### PROBLEM
Using the data below, return the stretch from the line that contains "桌放置方式，不仅能治服奸险小人" through the line that contains "përfaqësuesit serbë dhe", both included, exactly as it stands and nothing beyond it.

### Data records

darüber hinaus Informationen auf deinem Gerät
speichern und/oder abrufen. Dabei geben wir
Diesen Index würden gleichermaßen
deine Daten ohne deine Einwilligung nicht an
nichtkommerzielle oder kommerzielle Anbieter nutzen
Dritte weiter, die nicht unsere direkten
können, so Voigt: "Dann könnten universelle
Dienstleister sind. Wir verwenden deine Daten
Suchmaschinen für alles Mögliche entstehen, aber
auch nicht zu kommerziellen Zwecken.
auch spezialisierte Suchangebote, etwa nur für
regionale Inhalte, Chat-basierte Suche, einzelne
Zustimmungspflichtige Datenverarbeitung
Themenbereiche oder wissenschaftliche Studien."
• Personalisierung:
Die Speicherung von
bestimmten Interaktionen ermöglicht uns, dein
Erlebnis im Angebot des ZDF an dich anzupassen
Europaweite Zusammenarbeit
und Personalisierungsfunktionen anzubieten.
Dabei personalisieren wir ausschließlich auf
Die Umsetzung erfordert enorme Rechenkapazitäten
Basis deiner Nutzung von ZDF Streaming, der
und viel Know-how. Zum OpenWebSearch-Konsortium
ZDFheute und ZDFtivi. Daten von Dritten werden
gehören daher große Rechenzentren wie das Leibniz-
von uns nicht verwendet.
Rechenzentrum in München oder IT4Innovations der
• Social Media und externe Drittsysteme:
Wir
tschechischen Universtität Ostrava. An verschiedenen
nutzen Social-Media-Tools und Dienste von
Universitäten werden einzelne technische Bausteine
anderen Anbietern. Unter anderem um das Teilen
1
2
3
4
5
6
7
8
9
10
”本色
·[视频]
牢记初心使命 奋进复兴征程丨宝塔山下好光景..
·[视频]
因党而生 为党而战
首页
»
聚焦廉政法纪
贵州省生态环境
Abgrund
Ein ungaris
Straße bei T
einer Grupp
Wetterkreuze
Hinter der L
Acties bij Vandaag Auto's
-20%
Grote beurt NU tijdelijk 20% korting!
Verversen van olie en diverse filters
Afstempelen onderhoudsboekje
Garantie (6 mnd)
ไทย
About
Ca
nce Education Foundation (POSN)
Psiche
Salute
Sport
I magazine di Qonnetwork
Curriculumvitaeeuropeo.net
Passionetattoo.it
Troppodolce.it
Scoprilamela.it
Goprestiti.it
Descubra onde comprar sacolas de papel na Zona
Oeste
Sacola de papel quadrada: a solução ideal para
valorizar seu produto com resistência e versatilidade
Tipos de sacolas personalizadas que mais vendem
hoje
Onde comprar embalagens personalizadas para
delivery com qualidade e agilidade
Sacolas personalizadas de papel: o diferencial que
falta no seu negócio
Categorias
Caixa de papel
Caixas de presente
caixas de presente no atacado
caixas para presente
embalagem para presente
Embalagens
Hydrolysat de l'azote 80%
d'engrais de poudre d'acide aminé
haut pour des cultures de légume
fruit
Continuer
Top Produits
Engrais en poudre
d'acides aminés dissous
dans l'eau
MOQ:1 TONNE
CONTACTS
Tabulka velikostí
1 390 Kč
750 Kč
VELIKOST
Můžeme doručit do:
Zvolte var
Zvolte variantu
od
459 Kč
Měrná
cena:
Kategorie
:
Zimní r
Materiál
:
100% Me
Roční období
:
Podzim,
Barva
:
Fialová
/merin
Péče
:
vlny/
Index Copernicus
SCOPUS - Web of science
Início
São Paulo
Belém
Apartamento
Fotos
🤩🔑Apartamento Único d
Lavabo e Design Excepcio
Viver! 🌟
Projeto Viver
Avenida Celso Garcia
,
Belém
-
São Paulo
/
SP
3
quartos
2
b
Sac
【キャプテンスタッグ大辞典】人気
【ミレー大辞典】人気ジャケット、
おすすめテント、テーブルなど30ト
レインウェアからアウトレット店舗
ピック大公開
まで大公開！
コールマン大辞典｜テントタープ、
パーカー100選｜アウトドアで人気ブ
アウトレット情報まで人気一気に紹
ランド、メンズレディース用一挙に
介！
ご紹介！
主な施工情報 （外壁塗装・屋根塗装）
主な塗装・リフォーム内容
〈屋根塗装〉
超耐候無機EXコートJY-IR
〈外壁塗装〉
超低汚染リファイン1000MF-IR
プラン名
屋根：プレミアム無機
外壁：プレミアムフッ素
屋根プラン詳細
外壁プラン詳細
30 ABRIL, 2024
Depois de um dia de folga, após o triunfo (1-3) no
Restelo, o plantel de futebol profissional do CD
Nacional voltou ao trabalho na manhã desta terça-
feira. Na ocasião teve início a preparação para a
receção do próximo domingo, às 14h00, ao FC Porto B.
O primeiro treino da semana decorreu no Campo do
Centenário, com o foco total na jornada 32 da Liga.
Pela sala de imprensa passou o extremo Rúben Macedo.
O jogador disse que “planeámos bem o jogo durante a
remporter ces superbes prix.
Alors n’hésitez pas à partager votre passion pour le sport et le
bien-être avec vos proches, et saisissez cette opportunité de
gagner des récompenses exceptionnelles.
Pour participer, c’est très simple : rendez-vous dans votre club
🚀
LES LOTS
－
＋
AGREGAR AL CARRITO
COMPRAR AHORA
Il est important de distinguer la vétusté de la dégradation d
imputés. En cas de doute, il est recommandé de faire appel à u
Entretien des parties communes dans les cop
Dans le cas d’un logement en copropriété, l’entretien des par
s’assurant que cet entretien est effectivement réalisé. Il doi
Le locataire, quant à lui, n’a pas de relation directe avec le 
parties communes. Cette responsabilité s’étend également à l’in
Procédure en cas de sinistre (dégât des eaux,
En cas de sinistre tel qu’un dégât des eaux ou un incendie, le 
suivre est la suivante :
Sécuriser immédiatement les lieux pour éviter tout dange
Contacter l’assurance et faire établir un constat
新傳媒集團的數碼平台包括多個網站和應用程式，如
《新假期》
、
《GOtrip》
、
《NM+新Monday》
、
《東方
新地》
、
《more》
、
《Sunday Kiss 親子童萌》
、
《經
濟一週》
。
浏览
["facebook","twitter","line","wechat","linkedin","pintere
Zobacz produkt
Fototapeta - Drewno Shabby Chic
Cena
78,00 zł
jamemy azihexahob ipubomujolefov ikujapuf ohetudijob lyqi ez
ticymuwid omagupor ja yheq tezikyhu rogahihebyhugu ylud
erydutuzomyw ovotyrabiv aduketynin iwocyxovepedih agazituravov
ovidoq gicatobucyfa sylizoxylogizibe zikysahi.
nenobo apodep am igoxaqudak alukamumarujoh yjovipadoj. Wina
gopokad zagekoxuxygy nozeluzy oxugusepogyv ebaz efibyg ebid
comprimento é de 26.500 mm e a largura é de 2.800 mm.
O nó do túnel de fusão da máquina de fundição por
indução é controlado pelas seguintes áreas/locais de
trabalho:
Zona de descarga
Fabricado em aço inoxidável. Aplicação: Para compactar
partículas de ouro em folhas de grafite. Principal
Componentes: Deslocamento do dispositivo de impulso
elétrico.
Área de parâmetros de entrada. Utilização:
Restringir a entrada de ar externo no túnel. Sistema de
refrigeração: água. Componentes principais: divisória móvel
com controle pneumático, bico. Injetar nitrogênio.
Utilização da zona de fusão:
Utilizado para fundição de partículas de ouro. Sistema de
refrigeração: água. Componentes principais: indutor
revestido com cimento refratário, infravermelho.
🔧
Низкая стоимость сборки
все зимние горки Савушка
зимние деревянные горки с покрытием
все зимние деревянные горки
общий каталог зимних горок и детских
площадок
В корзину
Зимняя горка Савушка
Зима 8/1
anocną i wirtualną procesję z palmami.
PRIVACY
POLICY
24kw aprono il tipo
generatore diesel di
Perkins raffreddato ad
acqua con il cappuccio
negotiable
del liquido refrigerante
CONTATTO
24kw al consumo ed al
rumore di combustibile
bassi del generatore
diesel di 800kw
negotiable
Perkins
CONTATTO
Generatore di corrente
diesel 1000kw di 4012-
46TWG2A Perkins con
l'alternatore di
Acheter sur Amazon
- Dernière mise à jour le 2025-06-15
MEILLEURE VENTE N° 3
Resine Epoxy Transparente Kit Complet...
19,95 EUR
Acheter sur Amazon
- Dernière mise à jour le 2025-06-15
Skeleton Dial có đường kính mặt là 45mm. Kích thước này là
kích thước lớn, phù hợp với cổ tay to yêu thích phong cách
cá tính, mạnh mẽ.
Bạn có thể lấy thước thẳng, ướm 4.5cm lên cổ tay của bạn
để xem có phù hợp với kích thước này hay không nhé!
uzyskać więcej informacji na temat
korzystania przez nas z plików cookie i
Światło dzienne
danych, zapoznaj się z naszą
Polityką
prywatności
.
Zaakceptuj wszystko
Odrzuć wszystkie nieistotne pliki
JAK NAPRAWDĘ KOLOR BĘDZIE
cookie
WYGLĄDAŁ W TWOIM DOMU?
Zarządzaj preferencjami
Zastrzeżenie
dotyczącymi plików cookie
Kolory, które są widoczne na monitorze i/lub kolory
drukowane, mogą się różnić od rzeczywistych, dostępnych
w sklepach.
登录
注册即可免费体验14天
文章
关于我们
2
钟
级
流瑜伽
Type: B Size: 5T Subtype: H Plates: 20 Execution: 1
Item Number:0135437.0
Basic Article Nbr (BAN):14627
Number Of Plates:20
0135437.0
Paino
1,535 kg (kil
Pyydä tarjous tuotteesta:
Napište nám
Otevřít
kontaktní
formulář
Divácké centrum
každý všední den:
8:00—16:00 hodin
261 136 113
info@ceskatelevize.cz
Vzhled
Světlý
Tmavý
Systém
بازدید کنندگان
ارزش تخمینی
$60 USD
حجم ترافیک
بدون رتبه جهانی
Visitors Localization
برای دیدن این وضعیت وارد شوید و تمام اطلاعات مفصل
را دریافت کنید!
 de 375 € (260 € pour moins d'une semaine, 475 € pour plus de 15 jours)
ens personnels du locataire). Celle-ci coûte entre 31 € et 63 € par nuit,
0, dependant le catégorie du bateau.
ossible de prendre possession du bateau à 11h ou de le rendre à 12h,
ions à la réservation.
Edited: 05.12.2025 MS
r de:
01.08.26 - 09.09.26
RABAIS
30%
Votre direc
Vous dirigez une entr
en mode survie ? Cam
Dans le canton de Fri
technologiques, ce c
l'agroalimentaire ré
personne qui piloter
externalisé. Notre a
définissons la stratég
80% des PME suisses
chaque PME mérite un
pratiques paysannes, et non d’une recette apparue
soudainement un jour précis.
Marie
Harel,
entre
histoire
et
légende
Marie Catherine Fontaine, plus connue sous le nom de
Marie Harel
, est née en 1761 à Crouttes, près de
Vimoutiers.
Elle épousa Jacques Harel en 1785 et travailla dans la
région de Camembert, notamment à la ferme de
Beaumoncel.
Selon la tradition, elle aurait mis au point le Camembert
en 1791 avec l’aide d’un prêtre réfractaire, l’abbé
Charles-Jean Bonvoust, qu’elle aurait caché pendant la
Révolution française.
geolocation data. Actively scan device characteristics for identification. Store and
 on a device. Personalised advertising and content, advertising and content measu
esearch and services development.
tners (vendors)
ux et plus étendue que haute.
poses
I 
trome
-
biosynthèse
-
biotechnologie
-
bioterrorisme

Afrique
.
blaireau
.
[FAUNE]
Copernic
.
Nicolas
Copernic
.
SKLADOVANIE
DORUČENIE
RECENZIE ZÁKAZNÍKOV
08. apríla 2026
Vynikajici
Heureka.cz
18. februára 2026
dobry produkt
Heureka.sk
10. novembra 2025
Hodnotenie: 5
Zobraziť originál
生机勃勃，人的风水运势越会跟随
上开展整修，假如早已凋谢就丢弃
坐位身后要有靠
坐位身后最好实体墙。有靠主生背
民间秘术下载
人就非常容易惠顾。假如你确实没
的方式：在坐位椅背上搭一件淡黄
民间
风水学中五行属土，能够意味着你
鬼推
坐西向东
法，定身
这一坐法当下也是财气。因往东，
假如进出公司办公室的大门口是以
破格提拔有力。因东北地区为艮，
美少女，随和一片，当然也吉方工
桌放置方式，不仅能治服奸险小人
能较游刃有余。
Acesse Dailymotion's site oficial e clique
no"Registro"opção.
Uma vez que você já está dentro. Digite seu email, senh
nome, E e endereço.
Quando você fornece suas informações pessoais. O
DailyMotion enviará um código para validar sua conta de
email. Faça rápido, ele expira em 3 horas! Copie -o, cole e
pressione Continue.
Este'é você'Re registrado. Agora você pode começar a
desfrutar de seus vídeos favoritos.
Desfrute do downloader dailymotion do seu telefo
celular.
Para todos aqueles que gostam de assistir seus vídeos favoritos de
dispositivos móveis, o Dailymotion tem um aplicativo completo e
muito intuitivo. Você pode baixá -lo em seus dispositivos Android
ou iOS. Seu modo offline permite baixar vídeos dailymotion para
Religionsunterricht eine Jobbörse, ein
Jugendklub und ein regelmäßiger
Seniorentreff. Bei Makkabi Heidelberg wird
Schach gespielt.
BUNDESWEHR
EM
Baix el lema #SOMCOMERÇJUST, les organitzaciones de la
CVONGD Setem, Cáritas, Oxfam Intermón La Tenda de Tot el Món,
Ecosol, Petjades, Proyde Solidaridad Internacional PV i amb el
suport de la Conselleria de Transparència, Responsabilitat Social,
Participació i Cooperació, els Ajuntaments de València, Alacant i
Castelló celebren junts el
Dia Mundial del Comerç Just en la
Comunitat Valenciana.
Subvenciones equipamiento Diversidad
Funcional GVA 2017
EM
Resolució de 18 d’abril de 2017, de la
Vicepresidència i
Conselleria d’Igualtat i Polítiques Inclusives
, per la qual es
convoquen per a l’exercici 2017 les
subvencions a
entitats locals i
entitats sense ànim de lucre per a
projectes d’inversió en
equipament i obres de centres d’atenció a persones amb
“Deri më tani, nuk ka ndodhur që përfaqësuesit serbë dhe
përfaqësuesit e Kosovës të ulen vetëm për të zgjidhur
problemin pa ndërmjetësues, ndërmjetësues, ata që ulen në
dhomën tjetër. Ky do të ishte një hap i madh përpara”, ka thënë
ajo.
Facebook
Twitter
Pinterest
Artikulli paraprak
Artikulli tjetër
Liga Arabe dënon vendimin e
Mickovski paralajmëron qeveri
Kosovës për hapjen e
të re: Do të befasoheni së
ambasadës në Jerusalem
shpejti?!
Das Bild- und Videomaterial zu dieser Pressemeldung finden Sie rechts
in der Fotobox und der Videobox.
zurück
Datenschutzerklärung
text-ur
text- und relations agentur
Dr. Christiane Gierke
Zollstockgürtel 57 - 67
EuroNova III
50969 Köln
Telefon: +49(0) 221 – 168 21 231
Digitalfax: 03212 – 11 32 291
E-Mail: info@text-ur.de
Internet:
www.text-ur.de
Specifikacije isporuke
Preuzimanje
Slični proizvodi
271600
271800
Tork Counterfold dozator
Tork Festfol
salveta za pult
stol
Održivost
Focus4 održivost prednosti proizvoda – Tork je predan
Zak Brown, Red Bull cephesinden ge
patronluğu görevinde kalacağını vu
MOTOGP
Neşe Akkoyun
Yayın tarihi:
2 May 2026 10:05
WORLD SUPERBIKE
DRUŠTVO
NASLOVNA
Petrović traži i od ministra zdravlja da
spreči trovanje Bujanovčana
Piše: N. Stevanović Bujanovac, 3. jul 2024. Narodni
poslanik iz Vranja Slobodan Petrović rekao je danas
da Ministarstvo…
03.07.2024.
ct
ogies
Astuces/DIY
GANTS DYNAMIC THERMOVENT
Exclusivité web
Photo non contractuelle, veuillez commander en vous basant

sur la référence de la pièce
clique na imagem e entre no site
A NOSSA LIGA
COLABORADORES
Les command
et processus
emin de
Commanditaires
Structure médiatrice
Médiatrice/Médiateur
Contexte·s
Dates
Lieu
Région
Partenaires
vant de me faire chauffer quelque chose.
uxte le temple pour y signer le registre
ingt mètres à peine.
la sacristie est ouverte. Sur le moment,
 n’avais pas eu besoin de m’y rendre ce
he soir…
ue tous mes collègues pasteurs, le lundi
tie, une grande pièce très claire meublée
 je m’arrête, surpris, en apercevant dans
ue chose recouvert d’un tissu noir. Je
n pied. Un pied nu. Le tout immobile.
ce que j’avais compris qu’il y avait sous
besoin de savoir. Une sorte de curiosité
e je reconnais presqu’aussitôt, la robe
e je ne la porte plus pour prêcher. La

### EXERCISE OUTPUT
桌放置方式，不仅能治服奸险小人
能较游刃有余。
Acesse Dailymotion's site oficial e clique
no"Registro"opção.
Uma vez que você já está dentro. Digite seu email, senh
nome, E e endereço.
Quando você fornece suas informações pessoais. O
DailyMotion enviará um código para validar sua conta de
email. Faça rápido, ele expira em 3 horas! Copie -o, cole e
pressione Continue.
Este'é você'Re registrado. Agora você pode começar a
desfrutar de seus vídeos favoritos.
Desfrute do downloader dailymotion do seu telefo
celular.
Para todos aqueles que gostam de assistir seus vídeos favoritos de
dispositivos móveis, o Dailymotion tem um aplicativo completo e
muito intuitivo. Você pode baixá -lo em seus dispositivos Android
ou iOS. Seu modo offline permite baixar vídeos dailymotion para
Religionsunterricht eine Jobbörse, ein
Jugendklub und ein regelmäßiger
Seniorentreff. Bei Makkabi Heidelberg wird
Schach gespielt.
BUNDESWEHR
EM
Baix el lema #SOMCOMERÇJUST, les organitzaciones de la
CVONGD Setem, Cáritas, Oxfam Intermón La Tenda de Tot el Món,
Ecosol, Petjades, Proyde Solidaridad Internacional PV i amb el
suport de la Conselleria de Transparència, Responsabilitat Social,
Participació i Cooperació, els Ajuntaments de València, Alacant i
Castelló celebren junts el
Dia Mundial del Comerç Just en la
Comunitat Valenciana.
Subvenciones equipamiento Diversidad
Funcional GVA 2017
EM
Resolució de 18 d’abril de 2017, de la
Vicepresidència i
Conselleria d’Igualtat i Polítiques Inclusives
, per la qual es
convoquen per a l’exercici 2017 les
subvencions a
entitats locals i
entitats sense ànim de lucre per a
projectes d’inversió en
equipament i obres de centres d’atenció a persones amb
“Deri më tani, nuk ka ndodhur që përfaqësuesit serbë dhe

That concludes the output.